Mind of Jacka: Internal Audit's Responsibility to the Public

The article discusses the ethical principles for government auditors as outlined in the yellow book (the Goverment Accountability Office's (GAO's) Government Auditing Standards). Those principles should not be a surprise to any of us using the red book (The IIA's International Professional Practices Framework). The yellow book's principles include integrity; objectivity; proper use of government information, resources, and positions; and professional behavior. And, without a lot of work, you can see the parallels that exist between these principles and those contained in the red book: integrity, objectivity, confidentiality, and competency.

But the yellow book includes an additional principle. In fact, it is the first principle listed. And it warrants this lofty position because it spells out an important role for internal audit — an ethical consideration that, while I think we are all aware of our need to consider it, may not be in the forefront of our thoughts.

That ethical principle is "the public interest."

Before diving into what the GAO means by this concept, let's talk a little about internal audit's responsibilities. We know we are responsible to the board/audit committee. (And, as always, insert the comparable body to which you report.) If a situation arises where we are unable to work with the client on a solution regarding a potential issue, we work our way up the chain. And, if it is a big enough deal and agreement continues to elude us, the issue eventually winds up in the board's lap. We state our side, the client states its side, and the board, with ultimate responsibility, has the final say.

That is generally the way I've heard it, that is generally the way I've taught it, and I believe that is generally the consensus we would get if we asked internal auditors from all walks of life what they thought.

But let's throw a potential monkey wrench into this understanding of responsibility by looking at what the yellow book has to say about their first ethical principle, public interest:

"The public interest is defined as the collective well-being of the community of people and entities the auditors serve. Observing integrity, objectivity, and independence in discharging their professional responsibilities assists auditors in meeting the principle of serving the public interest and honoring the public trust."

I think we can all agree that, in government auditing, this scope of "the public" is an obvious interpretation. But should this be a consideration for all internal auditors?
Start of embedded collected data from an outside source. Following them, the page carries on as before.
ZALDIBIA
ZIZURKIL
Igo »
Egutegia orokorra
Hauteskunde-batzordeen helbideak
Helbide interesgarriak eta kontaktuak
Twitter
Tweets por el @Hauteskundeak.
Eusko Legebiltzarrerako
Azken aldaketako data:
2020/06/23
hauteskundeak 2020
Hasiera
Of course, we serve the board. But what is our responsibility to the stakeholders themselves? The role of the board is to represent and protect the stakeholders' interests. So, if we feel the board is not doing its job — if we feel (with conviction based on the audit work and results) that the board is no longer acting in those interests — is it okay for us to walk away and say, "Well, we reported it; our work here is done"?
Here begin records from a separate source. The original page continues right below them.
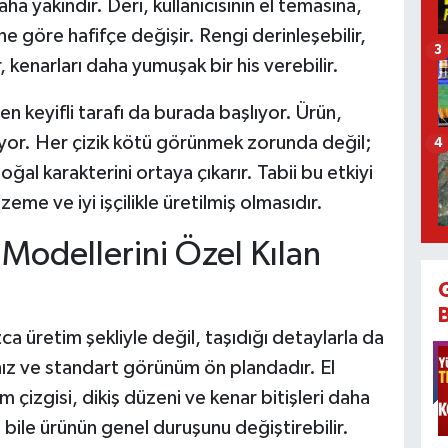
aha yakındır. Deri, kullanıcısının el temasına,
ne göre hafifçe değişir. Rengi derinleşebilir,
3
, kenarları daha yumuşak bir his verebilir.
n keyifli tarafı da burada başlıyor. Ürün,
yor. Her çizik kötü görünmek zorunda değil;
4
oğal karakterini ortaya çıkarır. Tabii bu etkiyi
zeme ve iyi işçilikle üretilmiş olmasıdır.
Modellerini Özel Kılan
ca üretim şekliyle değil, taşıdığı detaylarla da
hız ve standart görünüm ön plandadır. El
m çizgisi, dikiş düzeni ve kenar bitişleri daha
yı bile ürünün genel duruşunu değiştirebilir.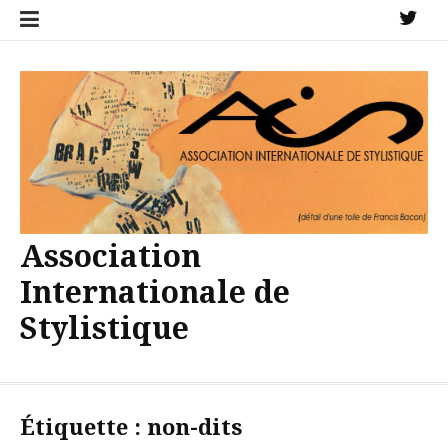
Aller
X
au
contenu
Association
Internationale de
Stylistique
Étiquette :
non-dits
To take this a step further, what if the decisions of the board are contrary to the "collective well-being of the community …" Depending on the issue, might it even be that the general public has a right to know?
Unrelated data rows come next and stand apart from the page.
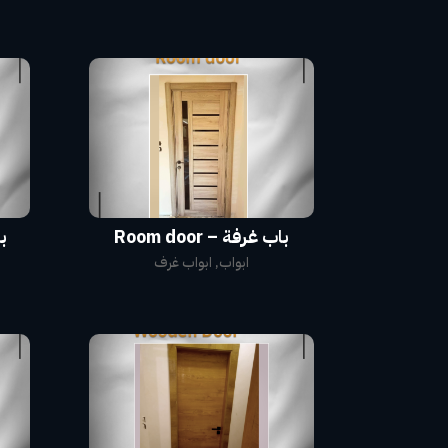
باب غرفة – Room door
با
ابواب
,
ابواب غرف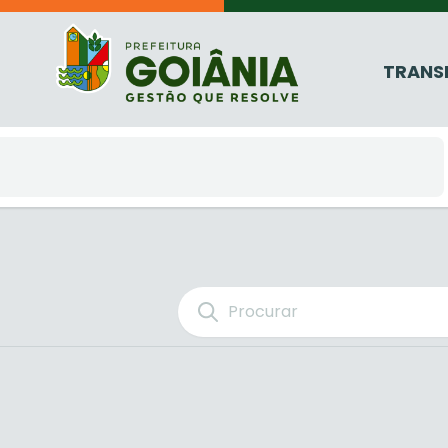
TRANS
Do we, as internal auditors and, perhaps more importantly, human beings, have a responsibility to the public interest? How do we honor the public trust?

Here's another quote from the yellow book. "A distinguishing mark of an auditor is acceptance of responsibility to serve the public interest." Makes perfect sense for the government auditor. But why is this not a distinguishing mark of internal audit in general? Does our buck stop, as noted above, at the board? Or does that mean such actions fall short of the ethical standards in which we should believe?

I like the way the author of the Yellowbook-CPE article stated this.

"In government, our first responsibility as an auditor is to the public — not to the person who hired us and who writes our checks. Not to the federal grantor or other government oversight body. We are responsible for bringing anything to light that harms the beneficiaries of government programs (like the children, elderly, and disabled) and that often means making the person who hired us look bad."

Take the phrases related to government out. Now it begins "Our responsibility as an auditor is to the public …" and, suddenly, our responsibility becomes broader and more important.

Look, I know I'm starting to step into the discussion of internal auditors as whistleblowers and issues of confidentiality. But I don't think we can run away in fear because we don't want to confront the potential conflicts. We have to address our roles and responsibilities in those situations where we report to the audit committee/board and find their actions do not protect the public interest.

When is an audit department/auditor going too far? Are their boundaries? Where does an auditor's responsibility stop? And, if it isn't our responsibility, whose is it?

Take a look at the article from Yellowbook-CPE. It does a nice job of spelling this all out. But pay particular attention to that first principle. Because that is where we have to ask ourselves if we have gone far enough in standing up and taking accountability for our broader responsibilities. And it kind of makes me wonder if we need our own statement about the public interest.

When you take a step back and look, it seems kind of important.